In the wake of the Baltimore scandal, a congressionally mandated commission chaired by Kenneth Ryan called for a broader definition of research misconduct that would embrace some forms of malfeasance beyond fabrication, falsification and plagiarism. His definition didn't cover bioethics, but it did class any breach of research regulations as misconduct.

Ryan's proposal was roundly condemned in the community, which fought a lengthy and successful battle to derail it. Researchers feared that the extension of misconduct investigations to embrace all kinds of professional laxity would lead to endless, fruitless investigation and, in particular, elicit groundless allegations from junior laboratory malcontents.

It is certainly true that there's a distinction between personal misbehaviour in the lab and outright scientific fraud, and it is perhaps as well that special investigative procedures are retained exclusively for the investigation of the latter. Furthermore, the question of what constitutes an ethical transgression may vary between societies that elect to impose different rules, whereas scientific fraud knows no borders.

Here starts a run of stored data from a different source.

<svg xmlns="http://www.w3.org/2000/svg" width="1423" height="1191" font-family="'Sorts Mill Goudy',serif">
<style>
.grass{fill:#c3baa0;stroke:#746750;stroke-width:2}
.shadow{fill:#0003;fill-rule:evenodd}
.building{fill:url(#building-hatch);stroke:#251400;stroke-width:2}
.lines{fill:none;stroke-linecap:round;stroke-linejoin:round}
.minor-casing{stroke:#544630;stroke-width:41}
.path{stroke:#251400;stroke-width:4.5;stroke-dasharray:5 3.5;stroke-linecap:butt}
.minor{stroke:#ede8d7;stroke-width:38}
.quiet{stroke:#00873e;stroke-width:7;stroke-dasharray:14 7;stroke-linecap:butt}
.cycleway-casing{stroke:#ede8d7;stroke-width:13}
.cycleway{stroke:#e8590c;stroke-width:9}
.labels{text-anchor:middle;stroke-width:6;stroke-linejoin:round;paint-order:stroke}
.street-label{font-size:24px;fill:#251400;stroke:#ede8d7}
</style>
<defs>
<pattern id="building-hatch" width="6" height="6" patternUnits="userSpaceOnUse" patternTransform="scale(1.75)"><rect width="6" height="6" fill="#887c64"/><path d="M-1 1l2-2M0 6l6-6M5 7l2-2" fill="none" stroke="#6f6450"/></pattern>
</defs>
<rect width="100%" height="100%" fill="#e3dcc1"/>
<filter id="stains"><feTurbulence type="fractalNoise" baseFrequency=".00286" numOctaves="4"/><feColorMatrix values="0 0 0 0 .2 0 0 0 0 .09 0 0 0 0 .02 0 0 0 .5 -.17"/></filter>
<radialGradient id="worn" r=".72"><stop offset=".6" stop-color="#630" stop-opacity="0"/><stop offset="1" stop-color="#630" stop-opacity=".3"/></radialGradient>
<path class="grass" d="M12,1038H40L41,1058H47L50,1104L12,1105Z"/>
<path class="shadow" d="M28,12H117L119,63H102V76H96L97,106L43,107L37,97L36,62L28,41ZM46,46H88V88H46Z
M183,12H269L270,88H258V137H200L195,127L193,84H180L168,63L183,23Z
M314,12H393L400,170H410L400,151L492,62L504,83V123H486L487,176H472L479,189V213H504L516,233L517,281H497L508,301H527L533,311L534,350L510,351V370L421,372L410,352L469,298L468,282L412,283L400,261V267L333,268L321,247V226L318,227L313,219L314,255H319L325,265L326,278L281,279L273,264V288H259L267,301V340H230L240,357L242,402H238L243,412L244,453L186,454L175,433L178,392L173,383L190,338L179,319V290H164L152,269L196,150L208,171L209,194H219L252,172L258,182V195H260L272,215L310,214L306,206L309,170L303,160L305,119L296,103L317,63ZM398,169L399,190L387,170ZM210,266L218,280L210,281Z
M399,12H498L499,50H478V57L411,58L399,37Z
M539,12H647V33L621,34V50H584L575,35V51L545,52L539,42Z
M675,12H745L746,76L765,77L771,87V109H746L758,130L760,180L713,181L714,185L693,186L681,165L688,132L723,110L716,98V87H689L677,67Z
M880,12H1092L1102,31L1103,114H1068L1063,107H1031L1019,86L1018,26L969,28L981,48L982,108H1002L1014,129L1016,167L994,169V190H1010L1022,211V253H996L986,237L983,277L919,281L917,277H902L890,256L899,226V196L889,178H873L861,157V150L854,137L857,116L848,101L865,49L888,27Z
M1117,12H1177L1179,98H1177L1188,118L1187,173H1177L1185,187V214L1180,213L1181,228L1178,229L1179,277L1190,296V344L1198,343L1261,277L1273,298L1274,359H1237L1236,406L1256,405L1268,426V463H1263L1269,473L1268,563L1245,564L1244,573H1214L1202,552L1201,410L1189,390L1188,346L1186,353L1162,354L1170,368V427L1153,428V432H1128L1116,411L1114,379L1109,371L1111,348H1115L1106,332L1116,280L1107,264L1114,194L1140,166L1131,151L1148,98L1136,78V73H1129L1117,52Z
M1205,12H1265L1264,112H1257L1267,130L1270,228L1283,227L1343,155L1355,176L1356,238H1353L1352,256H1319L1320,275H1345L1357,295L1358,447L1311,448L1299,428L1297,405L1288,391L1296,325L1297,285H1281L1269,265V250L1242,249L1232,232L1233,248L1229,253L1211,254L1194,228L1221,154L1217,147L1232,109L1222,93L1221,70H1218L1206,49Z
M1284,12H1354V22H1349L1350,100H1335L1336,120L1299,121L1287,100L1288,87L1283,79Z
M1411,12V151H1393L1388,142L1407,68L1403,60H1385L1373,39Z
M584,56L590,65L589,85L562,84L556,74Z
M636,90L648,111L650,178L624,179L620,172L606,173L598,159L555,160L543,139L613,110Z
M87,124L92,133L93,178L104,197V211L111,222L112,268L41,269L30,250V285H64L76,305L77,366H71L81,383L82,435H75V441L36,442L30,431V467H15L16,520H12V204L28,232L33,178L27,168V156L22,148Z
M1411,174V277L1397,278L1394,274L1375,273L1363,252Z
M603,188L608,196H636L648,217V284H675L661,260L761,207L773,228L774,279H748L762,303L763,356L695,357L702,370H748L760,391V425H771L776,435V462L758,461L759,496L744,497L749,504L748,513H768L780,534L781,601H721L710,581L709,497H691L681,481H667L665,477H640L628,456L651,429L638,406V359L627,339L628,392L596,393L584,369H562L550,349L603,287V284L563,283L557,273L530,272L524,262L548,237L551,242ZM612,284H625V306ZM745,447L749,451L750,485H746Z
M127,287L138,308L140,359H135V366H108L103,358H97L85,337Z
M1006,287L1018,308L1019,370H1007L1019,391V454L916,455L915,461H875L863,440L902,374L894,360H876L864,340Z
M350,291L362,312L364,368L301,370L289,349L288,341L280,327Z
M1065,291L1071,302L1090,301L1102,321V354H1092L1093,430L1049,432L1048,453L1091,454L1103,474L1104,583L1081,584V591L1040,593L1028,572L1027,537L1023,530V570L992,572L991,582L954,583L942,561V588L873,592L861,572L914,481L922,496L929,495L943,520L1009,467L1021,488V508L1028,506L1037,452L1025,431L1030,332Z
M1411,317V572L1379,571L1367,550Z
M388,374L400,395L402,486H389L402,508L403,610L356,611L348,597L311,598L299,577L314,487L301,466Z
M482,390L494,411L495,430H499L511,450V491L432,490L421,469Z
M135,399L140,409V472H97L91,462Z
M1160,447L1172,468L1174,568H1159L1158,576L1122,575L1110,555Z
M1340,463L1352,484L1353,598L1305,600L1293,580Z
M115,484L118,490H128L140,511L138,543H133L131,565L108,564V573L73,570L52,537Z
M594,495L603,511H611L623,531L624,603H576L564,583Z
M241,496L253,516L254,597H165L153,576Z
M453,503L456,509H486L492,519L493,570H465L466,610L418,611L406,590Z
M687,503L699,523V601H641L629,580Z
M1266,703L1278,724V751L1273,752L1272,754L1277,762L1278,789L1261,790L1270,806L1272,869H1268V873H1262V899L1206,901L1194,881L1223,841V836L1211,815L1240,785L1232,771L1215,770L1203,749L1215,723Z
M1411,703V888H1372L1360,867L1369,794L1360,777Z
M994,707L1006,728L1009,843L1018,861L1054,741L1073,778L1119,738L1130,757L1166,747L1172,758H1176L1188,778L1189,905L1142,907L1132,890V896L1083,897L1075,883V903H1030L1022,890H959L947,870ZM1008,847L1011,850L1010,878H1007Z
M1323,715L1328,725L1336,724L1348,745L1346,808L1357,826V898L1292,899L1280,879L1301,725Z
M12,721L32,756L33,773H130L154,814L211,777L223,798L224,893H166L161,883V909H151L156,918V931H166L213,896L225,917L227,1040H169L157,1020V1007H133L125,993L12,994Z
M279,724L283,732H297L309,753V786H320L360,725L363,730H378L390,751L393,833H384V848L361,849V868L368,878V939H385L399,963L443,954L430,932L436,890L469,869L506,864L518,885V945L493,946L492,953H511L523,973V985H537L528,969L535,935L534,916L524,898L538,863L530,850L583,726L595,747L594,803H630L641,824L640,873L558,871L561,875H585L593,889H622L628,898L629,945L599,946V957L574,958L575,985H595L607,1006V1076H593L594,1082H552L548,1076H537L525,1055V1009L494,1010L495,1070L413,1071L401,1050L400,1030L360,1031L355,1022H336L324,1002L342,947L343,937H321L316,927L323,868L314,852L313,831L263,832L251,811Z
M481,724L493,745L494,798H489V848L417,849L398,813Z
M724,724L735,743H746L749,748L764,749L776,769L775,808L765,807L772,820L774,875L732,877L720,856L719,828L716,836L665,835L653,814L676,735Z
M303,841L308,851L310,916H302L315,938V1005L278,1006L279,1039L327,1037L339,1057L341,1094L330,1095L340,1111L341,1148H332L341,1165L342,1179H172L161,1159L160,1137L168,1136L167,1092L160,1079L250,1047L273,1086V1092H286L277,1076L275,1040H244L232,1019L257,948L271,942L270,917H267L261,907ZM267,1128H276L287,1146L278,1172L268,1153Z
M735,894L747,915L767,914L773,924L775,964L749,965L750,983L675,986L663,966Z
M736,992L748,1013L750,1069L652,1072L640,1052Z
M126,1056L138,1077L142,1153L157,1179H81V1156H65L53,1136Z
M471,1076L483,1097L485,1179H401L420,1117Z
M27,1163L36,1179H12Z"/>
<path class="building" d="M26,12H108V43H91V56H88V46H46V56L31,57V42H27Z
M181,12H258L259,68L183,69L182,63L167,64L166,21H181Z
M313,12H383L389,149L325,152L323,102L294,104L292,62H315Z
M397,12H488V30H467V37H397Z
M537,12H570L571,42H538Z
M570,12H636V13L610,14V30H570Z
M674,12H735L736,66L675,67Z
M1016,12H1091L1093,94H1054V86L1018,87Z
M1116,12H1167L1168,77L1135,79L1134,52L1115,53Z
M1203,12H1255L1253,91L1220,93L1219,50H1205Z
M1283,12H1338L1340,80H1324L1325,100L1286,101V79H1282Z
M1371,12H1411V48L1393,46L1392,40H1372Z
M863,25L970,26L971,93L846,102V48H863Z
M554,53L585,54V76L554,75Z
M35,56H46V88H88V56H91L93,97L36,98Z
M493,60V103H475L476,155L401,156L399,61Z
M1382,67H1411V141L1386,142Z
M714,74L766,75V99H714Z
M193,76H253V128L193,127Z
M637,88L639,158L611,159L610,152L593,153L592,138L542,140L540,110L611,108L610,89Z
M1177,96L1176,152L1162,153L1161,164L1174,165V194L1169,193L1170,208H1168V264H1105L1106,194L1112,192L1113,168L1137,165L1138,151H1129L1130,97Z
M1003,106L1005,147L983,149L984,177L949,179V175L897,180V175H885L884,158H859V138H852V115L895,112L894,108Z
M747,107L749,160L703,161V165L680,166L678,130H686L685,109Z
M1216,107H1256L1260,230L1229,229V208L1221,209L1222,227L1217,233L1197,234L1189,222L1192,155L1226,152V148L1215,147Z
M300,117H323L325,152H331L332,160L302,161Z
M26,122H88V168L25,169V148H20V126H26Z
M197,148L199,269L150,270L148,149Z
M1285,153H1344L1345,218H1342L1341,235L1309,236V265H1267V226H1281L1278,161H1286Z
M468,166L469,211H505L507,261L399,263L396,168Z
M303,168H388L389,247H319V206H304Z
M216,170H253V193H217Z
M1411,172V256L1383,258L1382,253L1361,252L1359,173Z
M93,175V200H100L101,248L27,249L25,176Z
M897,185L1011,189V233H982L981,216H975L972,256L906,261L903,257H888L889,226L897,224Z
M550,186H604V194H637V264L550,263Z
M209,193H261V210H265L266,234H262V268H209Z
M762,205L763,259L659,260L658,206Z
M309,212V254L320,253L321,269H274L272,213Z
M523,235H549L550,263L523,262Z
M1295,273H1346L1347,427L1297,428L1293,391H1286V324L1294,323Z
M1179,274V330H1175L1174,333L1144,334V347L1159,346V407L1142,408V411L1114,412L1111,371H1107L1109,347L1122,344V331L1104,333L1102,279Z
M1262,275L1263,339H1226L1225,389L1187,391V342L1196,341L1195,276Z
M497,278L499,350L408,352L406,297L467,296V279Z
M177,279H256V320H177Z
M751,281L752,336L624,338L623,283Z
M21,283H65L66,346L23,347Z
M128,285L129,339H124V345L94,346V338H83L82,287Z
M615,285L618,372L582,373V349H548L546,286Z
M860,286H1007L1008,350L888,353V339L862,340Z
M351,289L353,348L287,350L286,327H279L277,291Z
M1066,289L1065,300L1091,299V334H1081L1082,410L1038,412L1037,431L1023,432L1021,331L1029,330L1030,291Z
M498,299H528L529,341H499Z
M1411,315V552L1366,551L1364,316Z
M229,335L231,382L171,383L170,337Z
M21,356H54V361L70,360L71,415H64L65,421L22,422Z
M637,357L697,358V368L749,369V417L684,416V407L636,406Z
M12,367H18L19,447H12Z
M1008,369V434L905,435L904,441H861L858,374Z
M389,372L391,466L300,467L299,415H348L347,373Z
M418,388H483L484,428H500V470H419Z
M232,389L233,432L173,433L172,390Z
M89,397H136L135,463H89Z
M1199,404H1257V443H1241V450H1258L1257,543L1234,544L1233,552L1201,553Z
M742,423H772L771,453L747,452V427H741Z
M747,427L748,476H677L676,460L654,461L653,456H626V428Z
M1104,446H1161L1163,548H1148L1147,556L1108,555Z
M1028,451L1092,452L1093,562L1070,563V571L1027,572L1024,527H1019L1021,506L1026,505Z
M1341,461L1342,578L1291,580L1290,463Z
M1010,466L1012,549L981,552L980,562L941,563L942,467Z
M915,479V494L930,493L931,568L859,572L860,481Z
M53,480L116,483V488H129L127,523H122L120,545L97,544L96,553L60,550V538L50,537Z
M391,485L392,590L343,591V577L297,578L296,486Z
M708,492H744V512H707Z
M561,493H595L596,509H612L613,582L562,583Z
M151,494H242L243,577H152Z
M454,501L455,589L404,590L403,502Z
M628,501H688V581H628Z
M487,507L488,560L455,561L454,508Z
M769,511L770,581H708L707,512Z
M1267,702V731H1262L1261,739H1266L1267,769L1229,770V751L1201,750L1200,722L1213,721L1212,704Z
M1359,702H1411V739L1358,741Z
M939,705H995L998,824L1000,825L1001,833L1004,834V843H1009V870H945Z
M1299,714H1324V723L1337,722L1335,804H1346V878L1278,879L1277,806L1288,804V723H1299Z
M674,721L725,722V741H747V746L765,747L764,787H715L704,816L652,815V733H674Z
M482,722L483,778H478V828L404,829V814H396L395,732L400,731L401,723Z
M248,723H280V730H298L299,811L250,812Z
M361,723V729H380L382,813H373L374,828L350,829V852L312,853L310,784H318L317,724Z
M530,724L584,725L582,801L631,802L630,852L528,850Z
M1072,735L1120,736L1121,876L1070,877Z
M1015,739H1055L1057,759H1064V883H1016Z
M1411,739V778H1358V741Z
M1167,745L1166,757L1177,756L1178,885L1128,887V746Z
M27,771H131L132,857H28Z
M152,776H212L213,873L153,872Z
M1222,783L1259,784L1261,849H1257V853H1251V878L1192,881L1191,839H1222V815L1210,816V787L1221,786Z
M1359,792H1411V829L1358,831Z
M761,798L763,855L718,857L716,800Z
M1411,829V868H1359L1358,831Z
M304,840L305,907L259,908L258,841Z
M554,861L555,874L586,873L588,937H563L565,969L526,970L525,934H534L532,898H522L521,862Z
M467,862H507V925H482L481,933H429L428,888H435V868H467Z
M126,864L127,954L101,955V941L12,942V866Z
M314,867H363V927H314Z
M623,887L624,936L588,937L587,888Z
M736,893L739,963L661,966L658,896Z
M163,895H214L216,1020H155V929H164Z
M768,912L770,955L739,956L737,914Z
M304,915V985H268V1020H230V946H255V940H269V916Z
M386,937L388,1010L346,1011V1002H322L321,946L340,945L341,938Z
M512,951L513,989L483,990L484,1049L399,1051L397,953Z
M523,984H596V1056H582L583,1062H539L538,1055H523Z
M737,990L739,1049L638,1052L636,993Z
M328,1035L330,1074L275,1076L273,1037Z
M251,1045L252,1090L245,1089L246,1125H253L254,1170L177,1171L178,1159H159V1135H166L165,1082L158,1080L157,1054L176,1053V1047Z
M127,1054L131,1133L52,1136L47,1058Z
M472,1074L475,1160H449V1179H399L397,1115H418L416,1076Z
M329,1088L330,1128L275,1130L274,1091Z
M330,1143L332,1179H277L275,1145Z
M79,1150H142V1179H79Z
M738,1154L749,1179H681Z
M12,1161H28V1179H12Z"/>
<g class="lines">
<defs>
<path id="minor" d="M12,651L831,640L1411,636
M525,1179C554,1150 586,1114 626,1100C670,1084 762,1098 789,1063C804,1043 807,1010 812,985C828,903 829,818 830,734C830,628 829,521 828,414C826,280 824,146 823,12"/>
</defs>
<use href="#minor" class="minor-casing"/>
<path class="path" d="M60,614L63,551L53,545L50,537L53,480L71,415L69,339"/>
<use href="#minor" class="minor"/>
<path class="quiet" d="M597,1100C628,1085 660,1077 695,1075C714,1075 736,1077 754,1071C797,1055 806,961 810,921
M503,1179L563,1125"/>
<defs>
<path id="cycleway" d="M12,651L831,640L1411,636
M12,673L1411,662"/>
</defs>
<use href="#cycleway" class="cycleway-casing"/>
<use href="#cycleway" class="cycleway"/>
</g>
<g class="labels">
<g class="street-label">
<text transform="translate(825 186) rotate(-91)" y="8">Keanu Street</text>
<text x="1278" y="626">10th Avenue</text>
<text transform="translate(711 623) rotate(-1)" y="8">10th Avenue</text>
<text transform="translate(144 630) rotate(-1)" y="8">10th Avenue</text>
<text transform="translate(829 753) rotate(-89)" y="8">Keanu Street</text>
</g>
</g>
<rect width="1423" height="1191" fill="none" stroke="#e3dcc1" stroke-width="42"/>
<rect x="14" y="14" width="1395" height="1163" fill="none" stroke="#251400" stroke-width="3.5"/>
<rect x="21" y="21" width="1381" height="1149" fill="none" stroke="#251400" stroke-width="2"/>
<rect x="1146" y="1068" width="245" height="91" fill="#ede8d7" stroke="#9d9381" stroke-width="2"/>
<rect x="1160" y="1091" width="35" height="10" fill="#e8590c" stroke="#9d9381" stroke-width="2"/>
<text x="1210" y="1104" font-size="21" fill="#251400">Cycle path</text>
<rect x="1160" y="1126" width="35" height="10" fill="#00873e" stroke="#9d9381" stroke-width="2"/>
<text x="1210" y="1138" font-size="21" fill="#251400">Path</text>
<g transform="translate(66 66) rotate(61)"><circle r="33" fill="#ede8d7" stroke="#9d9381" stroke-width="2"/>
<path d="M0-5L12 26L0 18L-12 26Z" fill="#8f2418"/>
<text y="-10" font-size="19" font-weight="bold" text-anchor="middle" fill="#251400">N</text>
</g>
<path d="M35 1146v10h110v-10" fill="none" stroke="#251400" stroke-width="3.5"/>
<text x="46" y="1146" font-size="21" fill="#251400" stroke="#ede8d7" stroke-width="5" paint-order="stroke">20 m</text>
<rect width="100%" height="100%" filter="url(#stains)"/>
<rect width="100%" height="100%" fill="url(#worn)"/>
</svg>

In view of the pattern of behaviour that led up to Hwang's disgrace, however, no one should argue ever again that despotism, abuse of junior colleagues, promiscuous authorship on scientific papers or undisclosed payment of research subjects can be tolerated on the grounds of eccentricity or genius. Research ethics matter immensely to the health of the scientific enterprise. Anyone who thinks differently should seek employment in another sphere.